In this study both hypocaloric diets significantly led to reduced body weight and androgen levels in these two groups of women with PCOS. The combination of high-protein and low-glycemic-load foods in a modified diet caused a significant increase in insulin sensitivity and a decrease in hsCRP level when compared with a conventional diet.
多囊卵巢综合征(PCOS)肥胖女性低热量饮食的推荐组成尚不清楚。本研究旨在探讨高蛋白、低血糖负荷饮食与传统低热量饮食对 PCOS 肥胖女性生殖激素、炎症标志物、血脂、血糖和胰岛素水平的影响。
共招募了 60 名未使用胰岛素增敏剂的超重和肥胖 PCOS 女性,并将其随机分配到 2 个低热量饮食组中的 1 个进行单盲临床试验。这两组包括传统低热量饮食(CHCD)(每日能量的 15%来自蛋白质)和高蛋白、低血糖负荷的改良低热量饮食(MHCD)(每日能量的 30%来自蛋白质,外加从列表中选择的低血糖负荷食物),通过每周 1 次的咨询就诊来进行饮食干预,共持续 12 周。在基线和饮食干预 12 周后,对禁食血样进行了人体测量评估和生化测量,包括生殖激素、炎症因子、血脂、血糖和胰岛素。

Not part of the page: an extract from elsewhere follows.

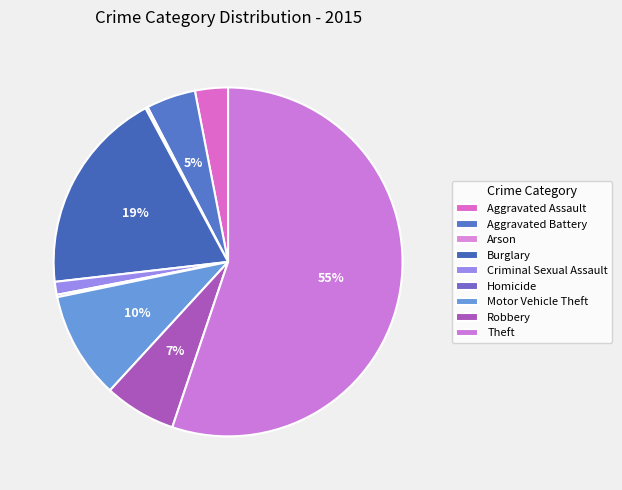

What is the total percentage of Aggravated Assault and Aggravated Battery?

7.6%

两组体重均显著下降,且下降幅度相似。MHCD 和 CHCD 组的平均睾酮分别从 1.78±0.32ng/ml 降至 1.31±0.26ng/ml 和从 1.51±0.12ng/ml 降至 1.15±0.11ng/ml(p<0.001)。除了 LDL-C 降低 24.5%±12.3%(p<0.001 两者)外,卵泡刺激素(FSH)、黄体生成素(LH)和血脂浓度均未发生变化。12 周干预后,MHCD 组胰岛素水平、胰岛素抵抗稳态模型评估(HOMA)和高敏 C 反应蛋白(hsCRP)浓度显著降低(p<0.001)。
在这项研究中,两种低热量饮食都显著降低了这两组 PCOS 女性的体重和雄激素水平。与传统饮食相比,改良饮食中高蛋白和低血糖负荷食物的组合可显著提高胰岛素敏感性并降低 hsCRP 水平。